Hermione leur assure que leurs voisins se sont engagés à y faire des tours régulièrement.
Là-bas, d'autres personnes les connaissent, et il y a encore la famille qui a été à peine informée de ce voyage australien.
Peut-être qu'après tout, avec les mois et les années, Elisabeth et Charles retrouveront le sourire qui lui manque tant.
Hermione leur a demandé de regarder la photo prise d'eux trois sur la plage de Deauville, lors d'un voyage en France. Elle sait que son père garde toujours ce souvenir avec lui et elle espère qu'un an après il n'a pas changé ces petites habitudes
Il ouvre son portefeuille et découvre qu'Hermione a repris sa place, entre ses parents, sur la plage.

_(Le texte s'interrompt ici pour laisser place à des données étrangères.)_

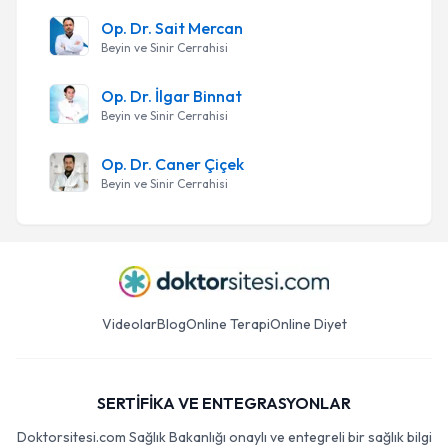
Op. Dr. Sait Mercan
Beyin ve Sinir Cerrahisi
Op. Dr. İlgar Binnat
Beyin ve Sinir Cerrahisi
Op. Dr. Caner Çiçek
Beyin ve Sinir Cerrahisi
Videolar
Blog
Online Terapi
Online Diyet
SERTİFİKA VE ENTEGRASYONLAR
Doktorsitesi.com Sağlık Bakanlığı onaylı ve entegreli bir sağlık bilgi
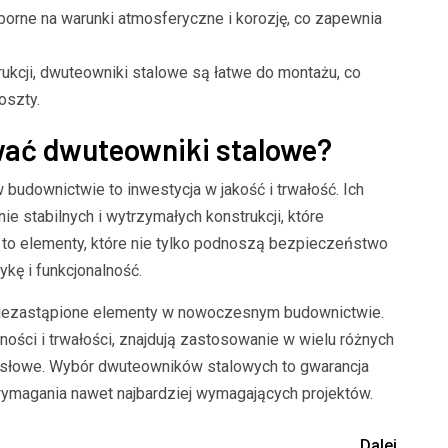
orne na warunki atmosferyczne i korozję, co zapewnia
rukcji, dwuteowniki stalowe są łatwe do montażu, co
oszty.
wać dwuteowniki stalowe?
udownictwie to inwestycja w jakość i trwałość. Ich
e stabilnych i wytrzymałych konstrukcji, które
to elementy, które nie tylko podnoszą bezpieczeństwo
ykę i funkcjonalność.
niezastąpione elementy w nowoczesnym budownictwie.
ości i trwałości, znajdują zastosowanie w wielu różnych
ysłowe. Wybór dwuteowników stalowych to gwarancja
ni wymagania nawet najbardziej wymagających projektów.
Dalej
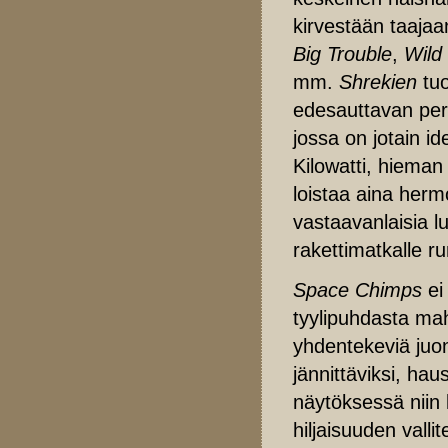
kirvestään taaja
Big Trouble
,
Wild
mm.
Shrekien
tuo
edesauttavan per
jossa on jotain i
Kilowatti, hieman
loistaa aina her
vastaavanlaisia luo
rakettimatkalle ru
Space Chimps
ei
tyylipuhdasta ma
yhdentekeviä juone
jännittäviksi, hau
näytöksessä niin 
hiljaisuuden valli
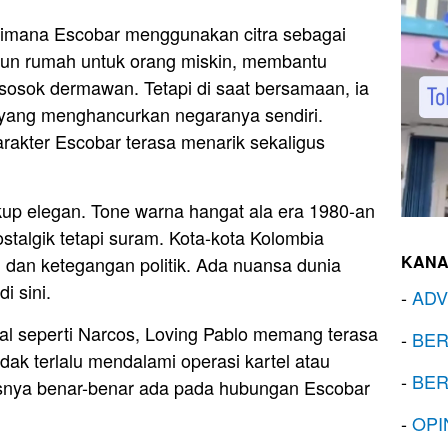
aimana Escobar menggunakan citra sebagai
gun rumah untuk orang miskin, membantu
 sosok dermawan. Tetapi di saat bersamaan, ia
yang menghancurkan negaranya sendiri.
rakter Escobar terasa menarik sekaligus
cukup elegan. Tone warna hangat ala era 1980-an
talgik tetapi suram. Kota-kota Kolombia
KANA
 dan ketegangan politik. Ada nuansa dunia
i sini.
-
ADV
al seperti Narcos, Loving Pablo memang terasa
-
BER
tidak terlalu mendalami operasi kartel atau
-
BER
usnya benar-benar ada pada hubungan Escobar
-
OPI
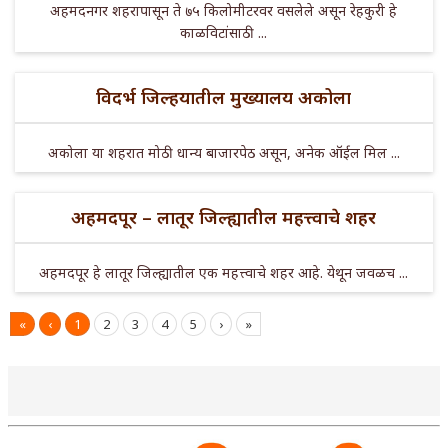
अहमदनगर शहरापासून ते ७५ किलोमीटरवर वसलेले असून रेहकुरी हे
काळविटांसाठी ...
विदर्भ जिल्हयातील मुख्यालय अकोला
अकोला या शहरात मोठी धान्य बाजारपेठ असून, अनेक ऑईल मिल ...
अहमदपूर – लातूर जिल्ह्यातील महत्त्वाचे शहर
अहमदपूर हे लातूर जिल्ह्यातील एक महत्त्वाचे शहर आहे. येथून जवळच ...
«
‹
1
2
3
4
5
›
»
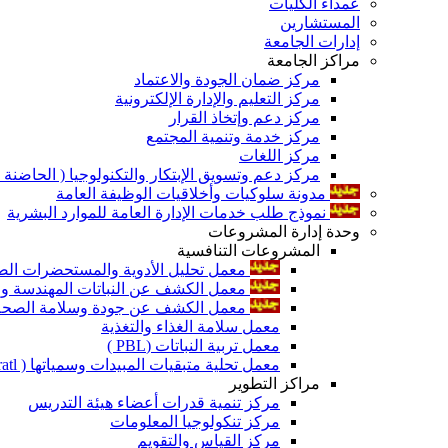
عمداء الكليات
المستشارين
إدارات الجامعة
مراكز الجامعة
مركز ضمان الجودة والاعتماد
مركز التعليم والإدارة الإلكترونية
مركز دعم وإتخاذ القرار
مركز خدمة وتنمية المجتمع
مركز اللغات
مركز دعم وتسويق الإبتكار والتكنولوجيا ( الحاضنة ا
مدونة سلوكيات وأخلاقيات الوظيفة العامة
نموذج طلب خدمات الإدارة العامة للموارد البشرية
وحدة إدارة المشروعات
المشروعات التنافسية
معمل تحليل الأدوية والمستحضرات الص
معمل الكشف عن النباتات المهندسة ورا
معمل الكشف عن جودة وسلامة الصحة الن
معمل سلامة الغذاء والتغذية
معمل تربية النباتات (PBL )
معمل تحلية متبقيات المبيدات وسمياتها ( Pratl )
مراكز التطوير
مركز تنمية قدرات أعضاء هيئة التدريس
مركز تنكولوجيا المعلومات
مركز القياس والتقويم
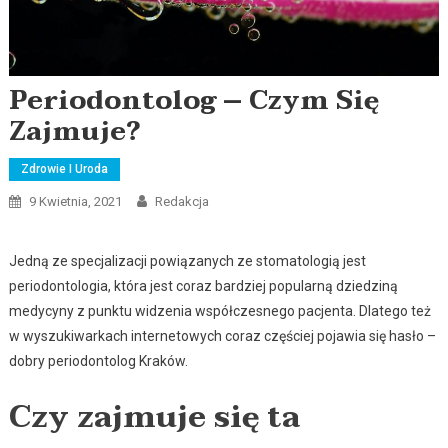
Periodontolog – Czym Się
Zajmuje?
Zdrowie I Uroda
9 Kwietnia, 2021
Redakcja
Jedną ze specjalizacji powiązanych ze stomatologią jest
periodontologia, która jest coraz bardziej popularną dziedziną
medycyny z punktu widzenia współczesnego pacjenta. Dlatego też
w wyszukiwarkach internetowych coraz częściej pojawia się hasło –
dobry periodontolog Kraków.
Czy zajmuje się ta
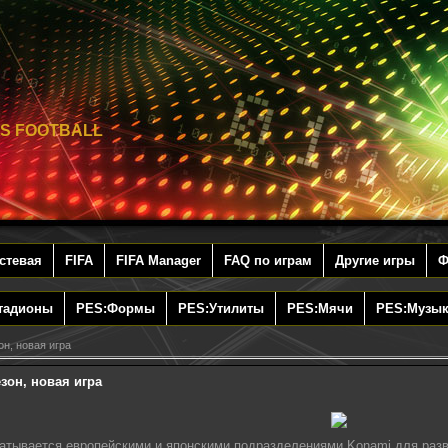
S FOOTBALL
стевая
FIFA
FIFA Manager
FAQ по играм
Другие игры
Ф
тадионы
PES:Формы
PES:Утилиты
PES:Мячи
PES:Музык
н, новая игра
зон, новая игра
атывается европейскими и японскими подразделениями Konami для разв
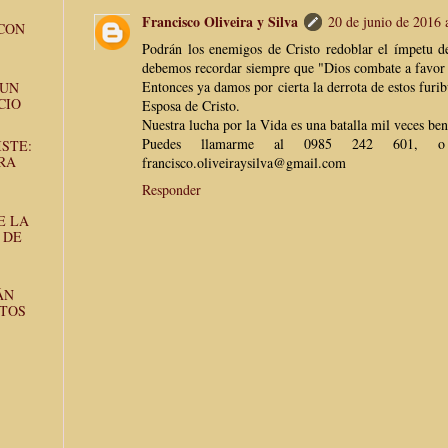
Francisco Oliveira y Silva
20 de junio de 2016 
 CON
Podrán los enemigos de Cristo redoblar el ímpetu de
debemos recordar siempre que "Dios combate a favor 
Entonces ya damos por cierta la derrota de estos furi
 UN
CIO
Esposa de Cristo.
Nuestra lucha por la Vida es una batalla mil veces be
Puedes llamarme al 0985 242 601, o e
STE:
RA
francisco.oliveiraysilva@gmail.com
Responder
E LA
 DE
ÁN
STOS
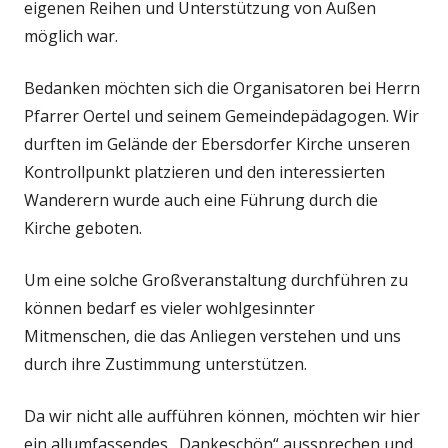
eigenen Reihen und Unterstützung von Außen
möglich war.
Bedanken möchten sich die Organisatoren bei Herrn
Pfarrer Oertel und seinem Gemeindepädagogen. Wir
durften im Gelände der Ebersdorfer Kirche unseren
Kontrollpunkt platzieren und den interessierten
Wanderern wurde auch eine Führung durch die
Kirche geboten.
Um eine solche Großveranstaltung durchführen zu
können bedarf es vieler wohlgesinnter
Mitmenschen, die das Anliegen verstehen und uns
durch ihre Zustimmung unterstützen.
Da wir nicht alle aufführen können, möchten wir hier
ein allumfassendes „Dankeschön“ aussprechen und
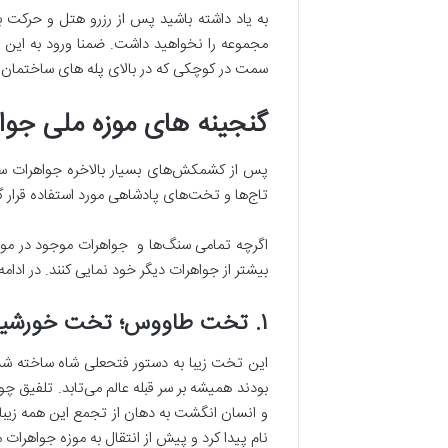
به یاد داشته باشید پس از رزرو هتل و حرکت 
سمت در کوچکی که در بالای پله های ساختمان می‌
گنجینه ‌های موزه ملی جوا
پس از کشمکش‌های بسیار بالاخره جواهرات سلط
تاج‌ها و تخت‌های پادشاهی مورد استفاده قرار گر
اگرچه تمامی سنگ‌ها و جواهرات موجود در موزه م
بیشتر از جواهرات دیگر خود نمایی کنند. در ادام
۱. تخت طاووس؛ تخت خورشید فتحعلی شاه
این تخت زیبا به دستور فتحعلی شاه ساخته شد 
بودند همیشه بر سر قبله عالم می‌تابد. تلفیق 
و انسان انگشت به دهان از تجمع این همه زیب
نام پیدا کرد و پیش از انتقال به موزه جواهرات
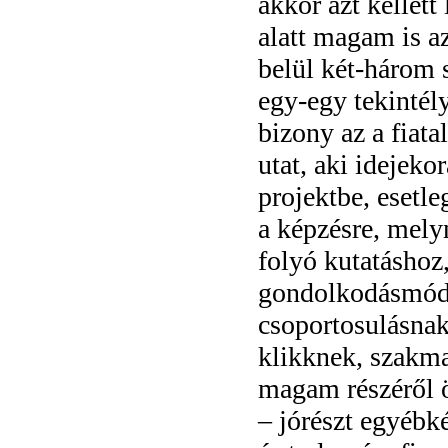
akkor azt kellet
alatt magam is a
belül két-három 
egy-egy tekintél
bizony az a fiata
utat, aki idejek
projektbe, esetle
a képzésre, mel
folyó kutatáshoz
gondolkodásmódot
csoportosulásnak
klikknek, szakma
magam részéről 
– jórészt egyébk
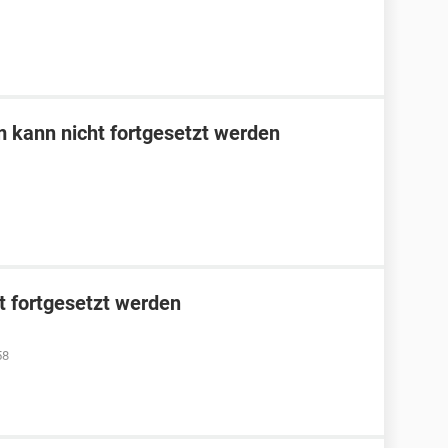
m kann nicht fortgesetzt werden
ht fortgesetzt werden
58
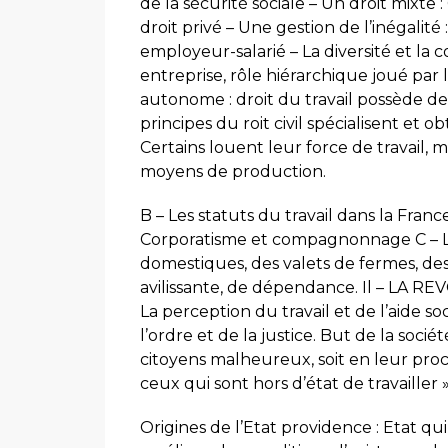
de la sécurité sociale – Un droit mixte
droit privé – Une gestion de l’inégalité
employeur-salarié – La diversité et la c
entreprise, rôle hiérarchique joué par
autonome : droit du travail possède 
principes du roit civil spécialisent et 
Certains louent leur force de travail,
moyens de production.
B – Les statuts du travail dans la Fran
Corporatisme et compagnonnage C – L’in
domestiques, des valets de fermes, des
avilissante, de dépendance. Il – LA REV
La perception du travail et de l’aide soc
l’ordre et de la justice. But de la soci
citoyens malheureux, soit en leur procu
ceux qui sont hors d’état de travailler »
Origines de l’Etat providence : Etat q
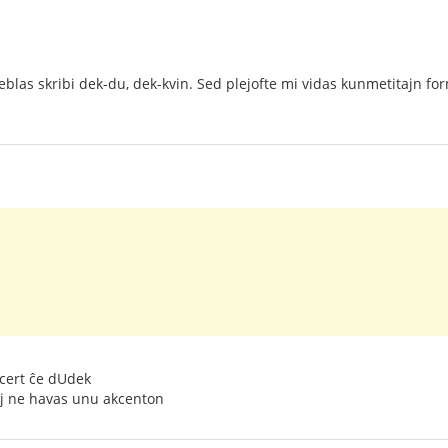
 eblas skribi dek-du, dek-kvin. Sed plejofte mi vidas kunmetitajn f
 cert ĉe dUdek
 kaj ne havas unu akcenton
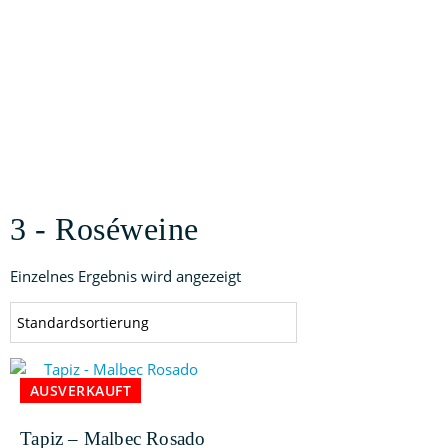
3 - Roséweine
Einzelnes Ergebnis wird angezeigt
AUSVERKAUFT
Tapiz – Malbec Rosado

Il la regarde, surpris, et puis sourit.
« Je m'en souviens à présent, ça me semblait étrange dans ma tête de parfois parler dans le vide sans qu'Elisabeth me réponde. Il faisait si beau... Ce serait bien d'y retourner ensemble.»
Elisabeth pleure encore plus. Hermione aussi.
*
Dans l'avion du retour, Hermione savoure cette semaine passée avec ses parents. Ils lui ont montré des paysages magnifiques, aussi bien désertiques que montagneux. Elle a laissé la mer lui lécher les pieds, emmitouflée dans un gros pull à cause de la saison fraîche. Elle a parcouru leur ville sous la neige en rencontrant des personnes qui construisaient leur nouvelle vie.
Ils n'ont pas beaucoup parlé de magie, ni même de Poudlard et encore moins de ses amis qui l'attendent en Angleterre. Elle leur a juste dit qu'elle y retournait pour une nouvelle année mais passerait du temps avec eux, beaucoup plus qu'avant. Elle obtiendrait le droit de passer des week-ends hors de l'école, dut-elle enfreindre le règlement !
C'est une décision qu'elle n'a pas encore avouée à Harry et Ron. Ils ont respecté son silence jusqu'à ce qu'elle retrouve ses parents, mais il lui faut à présent trouver les mots.
Elle retournera à Poudlard et les laissera tous vivre un peu leur vie.
Hermione respire, sourit à la serveuse qui lui propose de l'eau et part dans la contemplation de la mer qui s'étend.
Elle va reconstruire son monde, elle se le promet.